While Lydian works to refine its core technology, it’s also eyeing a slew of federal incentives that could help improve its business case as the company seeks to scale up.

Under the Inflation Reduction Act, fuel producers can receive tax credits worth up to $1.75 per gallon of sustainable aviation fuel. The 2022 climate law includes nearly $300 million in research-and-development grants to initiatives that make, transport, blend or store jet-fuel alternatives. IRA’s Section 45V hydrogen production tax credit also offers $3 per kilogram of hydrogen produced, which could potentially lower the cost of a key input for power-to-liquid producers.

Lydian might eventually expand its customer base to include the roughly $560 billion global petrochemical industry, which produces plastics, fertilizers and countless other chemicals. For now, the startup is just beginning its journey from laboratory to real-world operations.

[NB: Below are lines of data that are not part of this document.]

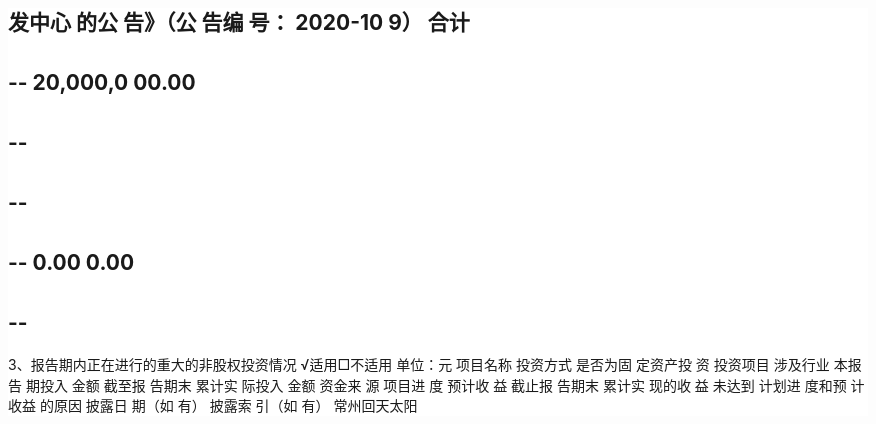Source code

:发中心
的公
告》（公
告编
号：
2020-10
9）
合计
--
--
20,000,0
00.00
--
--
--
--
--
--
0.00
0.00
--
--
--
3、报告期内正在进行的重大的非股权投资情况
√适用□不适用
单位：元
项目名称
投资方式
是否为固
定资产投
资
投资项目
涉及行业
本报告
期投入
金额
截至报
告期末
累计实
际投入
金额
资金来
源
项目进
度
预计收
益
截止报
告期末
累计实
现的收
益
未达到
计划进
度和预
计收益
的原因
披露日
期（如
有）
披露索
引（如
有）
常州回天太阳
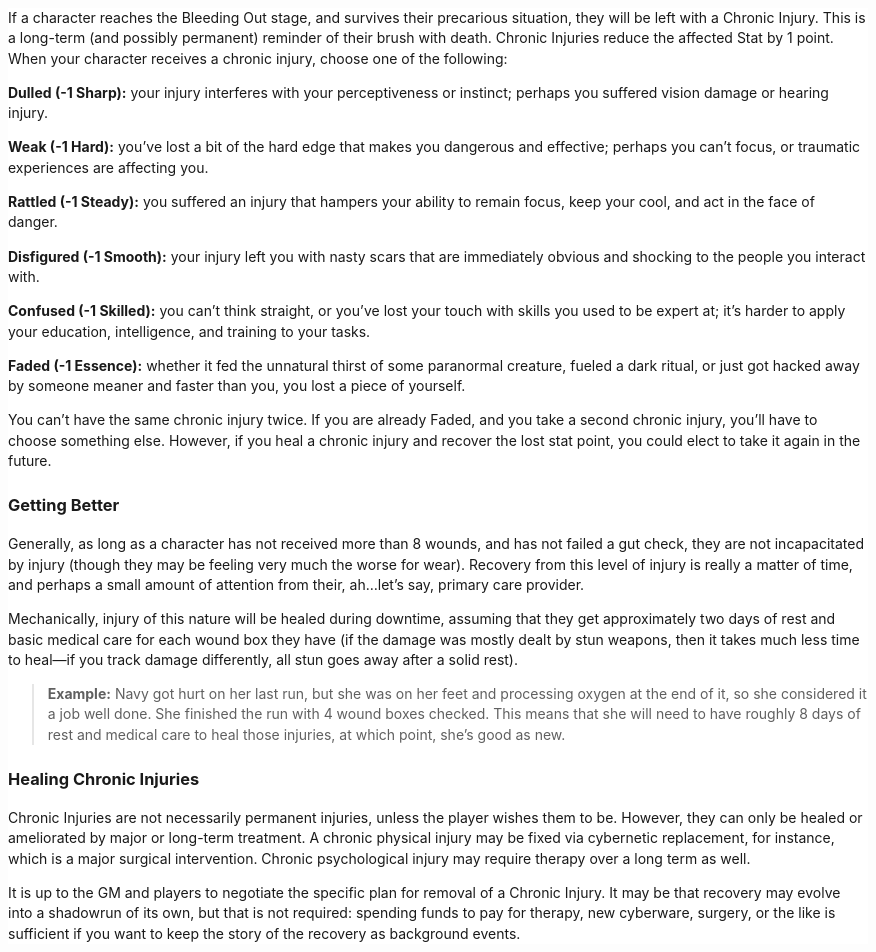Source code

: If a character reaches the Bleeding Out stage, and survives their precarious situation, they will be left with a Chronic Injury. This is a long-term (and possibly permanent) reminder of their brush with death. Chronic Injuries reduce the affected Stat by 1 point. When your character receives a chronic injury, choose one of the following:

**Dulled (-1 Sharp):** your injury interferes with your perceptiveness or instinct; perhaps you suffered vision damage or hearing injury.

**Weak (-1 Hard):** you’ve lost a bit of the hard edge that makes you dangerous and effective; perhaps you can’t focus, or traumatic experiences are affecting you.

**Rattled (-1 Steady):** you suffered an injury that hampers your ability to remain focus, keep your cool, and act in the face of danger.

**Disfigured (-1 Smooth):** your injury left you with nasty scars that are immediately obvious and shocking to the people you interact with.

**Confused (-1 Skilled):** you can’t think straight, or you’ve lost your touch with skills you used to be expert at; it’s harder to apply your education, intelligence, and training to your tasks.

**Faded (-1 Essence):** whether it fed the unnatural thirst of some paranormal creature, fueled a dark ritual, or just got hacked away by someone meaner and faster than you, you lost a piece of yourself.

You can’t have the same chronic injury twice. If you are already Faded, and you take a second chronic injury, you’ll have to choose something else. However, if you heal a chronic injury and recover the lost stat point, you could elect to take it again in the future.

### Getting Better

Generally, as long as a character has not received more than 8 wounds, and has not failed a gut check, they are not incapacitated by injury (though they may be feeling very much the worse for wear). Recovery from this level of injury is really a matter of time, and perhaps a small amount of attention from their, ah…let’s say, primary care provider.

Mechanically, injury of this nature will be healed during downtime, assuming that they get approximately two days of rest and basic medical care for each wound box they have (if the damage was mostly dealt by stun weapons, then it takes much less time to heal—if you track damage differently, all stun goes away after a solid rest).

> **Example:** Navy got hurt on her last run, but she was on her feet and processing oxygen at the end of it, so she considered it a job well done. She finished the run with 4 wound boxes checked. This means that she will need to have roughly 8 days of rest and medical care to heal those injuries, at which point, she’s good as new.

### Healing Chronic Injuries

Chronic Injuries are not necessarily permanent injuries, unless the player wishes them to be. However, they can only be healed or ameliorated by major or long-term treatment. A chronic physical injury may be fixed via cybernetic replacement, for instance, which is a major surgical intervention. Chronic psychological injury may require therapy over a long term as well.

It is up to the GM and players to negotiate the specific plan for removal of a Chronic Injury. It may be that recovery may evolve into a shadowrun of its own, but that is not required: spending funds to pay for therapy, new cyberware, surgery, or the like is sufficient if you want to keep the story of the recovery as background events.
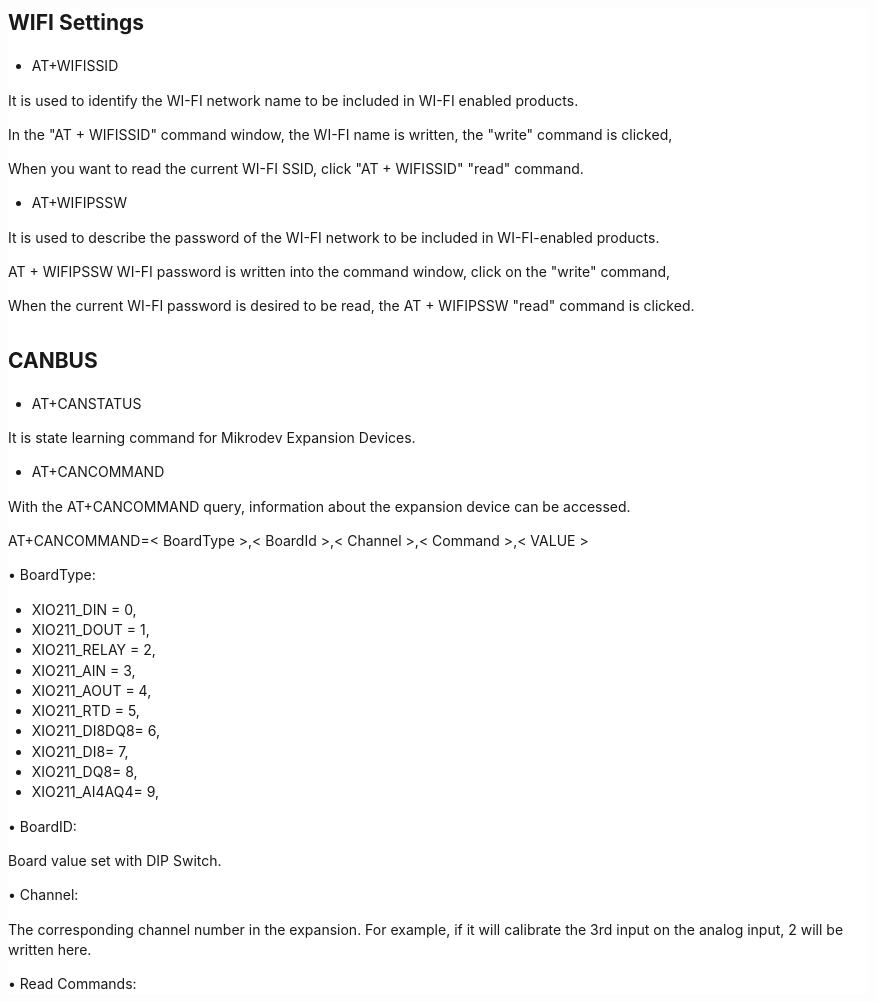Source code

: </center>

## WIFI Settings

* AT+WIFISSID

It is used to identify the WI-FI network name to be included in WI-FI enabled products.

In the "AT + WIFISSID" command window, the WI-FI name is written, the "write" command is clicked,

When you want to read the current WI-FI SSID, click "AT + WIFISSID" "read" command.

* AT+WIFIPSSW

It is used to describe the password of the WI-FI network to be included in WI-FI-enabled products.

AT + WIFIPSSW WI-FI password is written into the command window, click on the "write" command,

When the current WI-FI password is desired to be read, the AT + WIFIPSSW "read" command is clicked.

## CANBUS

* AT+CANSTATUS

It is state learning command for Mikrodev Expansion Devices.

* AT+CANCOMMAND

With the AT+CANCOMMAND query, information about the expansion device can be accessed.

AT+CANCOMMAND=< BoardType >,< BoardId >,< Channel >,< Command >,< VALUE >

• BoardType:

- XIO211_DIN = 0,
- XIO211_DOUT = 1,
- XIO211_RELAY = 2,
- XIO211_AIN = 3,
- XIO211_AOUT = 4,
- XIO211_RTD = 5,
- XIO211_DI8DQ8= 6,
- XIO211_DI8= 7,
- XIO211_DQ8= 8,
- XIO211_AI4AQ4= 9,

• BoardID:

Board value set with DIP Switch.

• Channel:

The corresponding channel number in the expansion. For example, if it will calibrate the 3rd input on the analog input, 2 will be written here.

• Read Commands:

<center>
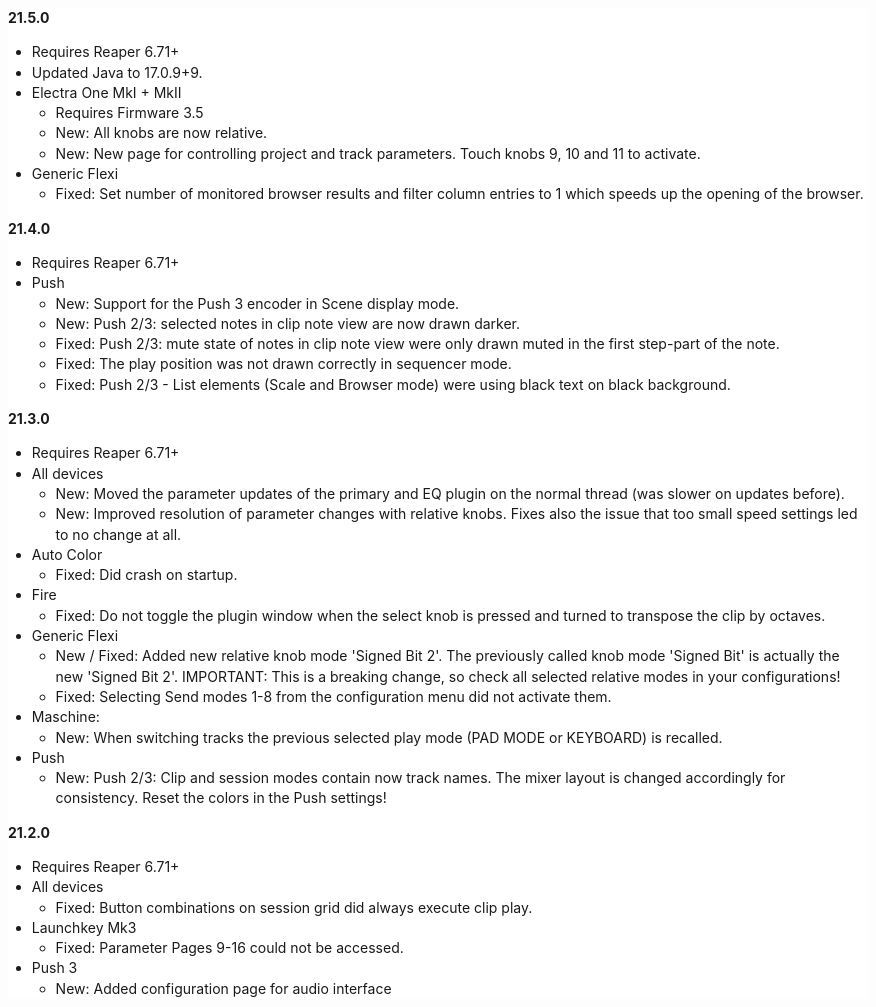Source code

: **21.5.0**

* Requires Reaper 6.71+
* Updated Java to 17.0.9+9.
* Electra One MkI + MkII
  * Requires Firmware 3.5
  * New: All knobs are now relative.
  * New: New page for controlling project and track parameters. Touch knobs 9, 10 and 11 to activate.
* Generic Flexi
  * Fixed: Set number of monitored browser results and filter column entries to 1 which speeds up the opening of the browser.

**21.4.0**

* Requires Reaper 6.71+
* Push
  * New: Support for the Push 3 encoder in Scene display mode.
  * New: Push 2/3: selected notes in clip note view are now drawn darker.
  * Fixed: Push 2/3: mute state of notes in clip note view were only drawn muted in the first step-part of the note.
  * Fixed: The play position was not drawn correctly in sequencer mode.
  * Fixed: Push 2/3 - List elements (Scale and Browser mode) were using black text on black background.

**21.3.0**

* Requires Reaper 6.71+
* All devices
  * New: Moved the parameter updates of the primary and EQ plugin on the normal thread (was slower on updates before).
  * New: Improved resolution of parameter changes with relative knobs. Fixes also the issue that too small speed settings led to no change at all.
* Auto Color
  * Fixed: Did crash on startup.
* Fire
  * Fixed: Do not toggle the plugin window when the select knob is pressed and turned to transpose the clip by octaves.
* Generic Flexi
  * New / Fixed: Added new relative knob mode 'Signed Bit 2'. The previously called knob mode 'Signed Bit' is actually the new 'Signed Bit 2'. IMPORTANT: This is a breaking change, so check all selected relative modes in your configurations!
  * Fixed: Selecting Send modes 1-8 from the configuration menu did not activate them.
* Maschine:
  * New: When switching tracks the previous selected play mode (PAD MODE or KEYBOARD) is recalled.
* Push
  * New: Push 2/3: Clip and session modes contain now track names. The mixer layout is changed accordingly for consistency. Reset the colors in the Push settings!

**21.2.0**

* Requires Reaper 6.71+
* All devices
  * Fixed: Button combinations on session grid did always execute clip play.
* Launchkey Mk3
  * Fixed: Parameter Pages 9-16 could not be accessed.
* Push 3
  * New: Added configuration page for audio interface
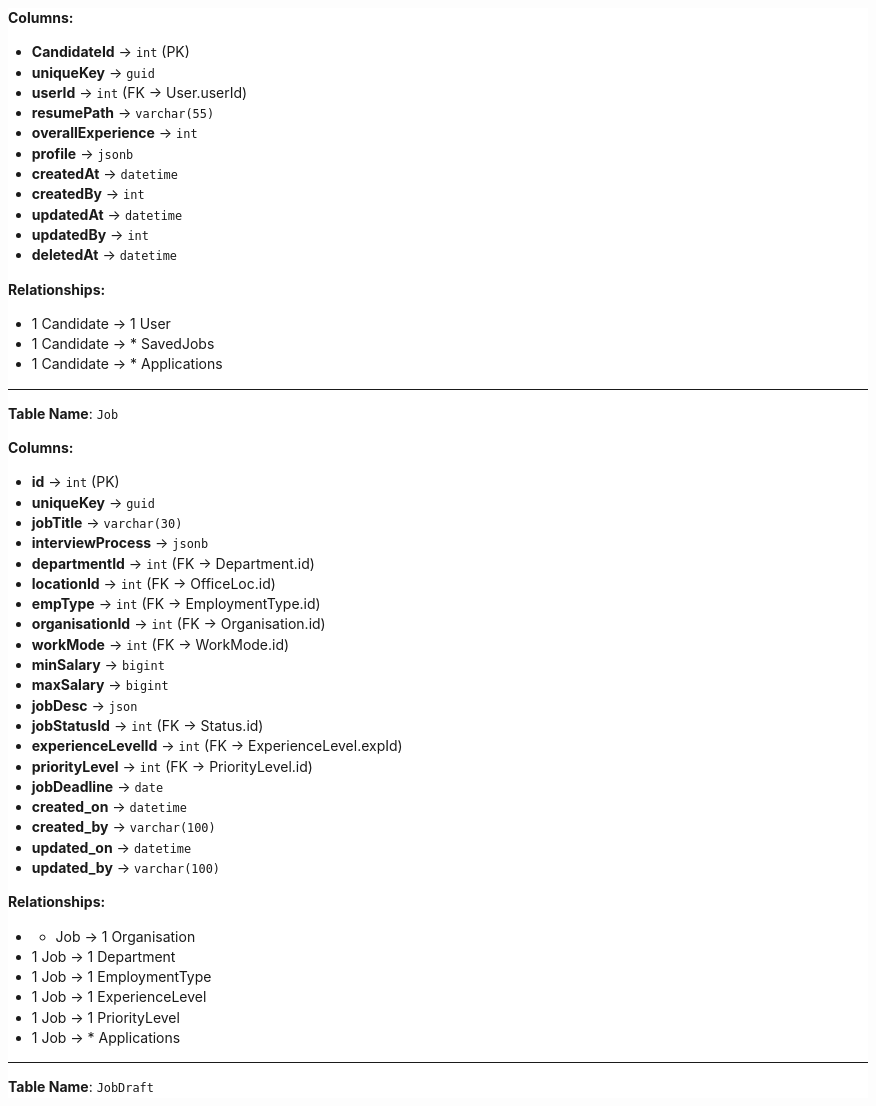 **Columns:**
- **CandidateId** → `int` (PK)  
- **uniqueKey** → `guid`  
- **userId** → `int` (FK → User.userId)  
- **resumePath** → `varchar(55)`  
- **overallExperience** → `int`  
- **profile** → `jsonb`  
- **createdAt** → `datetime`  
- **createdBy** → `int`  
- **updatedAt** → `datetime`  
- **updatedBy** → `int`  
- **deletedAt** → `datetime`  

**Relationships:**
- 1 Candidate → 1 User  
- 1 Candidate → * SavedJobs  
- 1 Candidate → * Applications  
---

**Table Name**: `Job`

**Columns:**
- **id** → `int` (PK)  
- **uniqueKey** → `guid`  
- **jobTitle** → `varchar(30)`  
- **interviewProcess**  → `jsonb`
- **departmentId** → `int` (FK → Department.id)  
- **locationId** → `int` (FK → OfficeLoc.id)  
- **empType** → `int` (FK → EmploymentType.id)  
- **organisationId** → `int` (FK → Organisation.id)
- **workMode**   → `int` (FK → WorkMode.id)
- **minSalary** → `bigint`  
- **maxSalary** → `bigint`  
- **jobDesc** → `json`  
- **jobStatusId** → `int` (FK → Status.id)  
- **experienceLevelId** → `int` (FK → ExperienceLevel.expId)  
- **priorityLevel** → `int` (FK → PriorityLevel.id)  
- **jobDeadline** → `date`  
- **created_on** → `datetime`  
- **created_by** → `varchar(100)`  
- **updated_on** → `datetime`  
- **updated_by** → `varchar(100)`  

**Relationships:**
- * Job → 1 Organisation  
- 1 Job → 1 Department  
- 1 Job → 1 EmploymentType  
- 1 Job → 1 ExperienceLevel  
- 1 Job → 1 PriorityLevel  
- 1 Job → * Applications  
---

**Table Name**: `JobDraft`
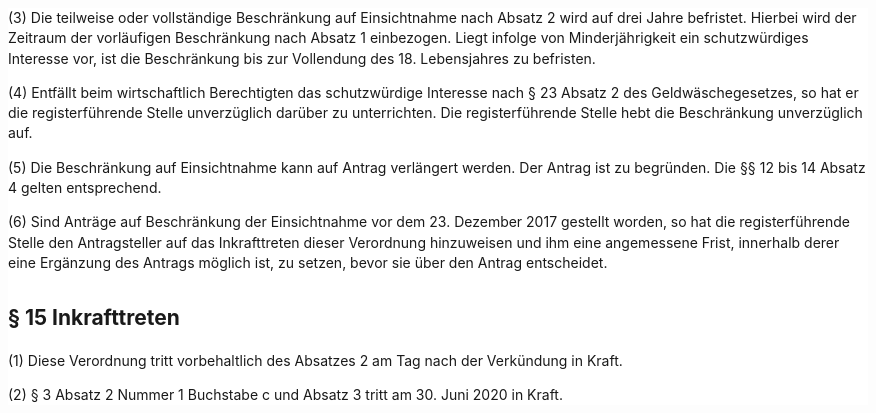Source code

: (3) Die teilweise oder vollständige Beschränkung auf Einsichtnahme
nach Absatz 2 wird auf drei Jahre befristet. Hierbei wird der Zeitraum
der vorläufigen Beschränkung nach Absatz 1 einbezogen. Liegt infolge
von Minderjährigkeit ein schutzwürdiges Interesse vor, ist die
Beschränkung bis zur Vollendung des 18. Lebensjahres zu befristen.

(4) Entfällt beim wirtschaftlich Berechtigten das schutzwürdige
Interesse nach § 23 Absatz 2 des Geldwäschegesetzes, so hat er die
registerführende Stelle unverzüglich darüber zu unterrichten. Die
registerführende Stelle hebt die Beschränkung unverzüglich auf.

(5) Die Beschränkung auf Einsichtnahme kann auf Antrag verlängert
werden. Der Antrag ist zu begründen. Die §§ 12 bis 14 Absatz 4 gelten
entsprechend.

(6) Sind Anträge auf Beschränkung der Einsichtnahme vor dem 23.
Dezember 2017 gestellt worden, so hat die registerführende Stelle den
Antragsteller auf das Inkrafttreten dieser Verordnung hinzuweisen und
ihm eine angemessene Frist, innerhalb derer eine Ergänzung des Antrags
möglich ist, zu setzen, bevor sie über den Antrag entscheidet.


## § 15 Inkrafttreten

(1) Diese Verordnung tritt vorbehaltlich des Absatzes 2 am Tag nach
der Verkündung in Kraft.

(2) § 3 Absatz 2 Nummer 1 Buchstabe c und Absatz 3 tritt am 30. Juni
2020 in Kraft.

Opening its first pilot plant next year will be a critical step to proving its technology works — and to gathering more of the data that researchers need to understand if and how power-to-liquids can ultimately deliver carbon-free flying to the world.

“It’s a very popular thing to be studying right now, but it’s really far out, in terms of making it real,” PNNL’s Fuller said. When it comes to betting on alternative jet fuels, she added, ​“Don’t put all your eggs in that [power-to-liquid] basket right now.”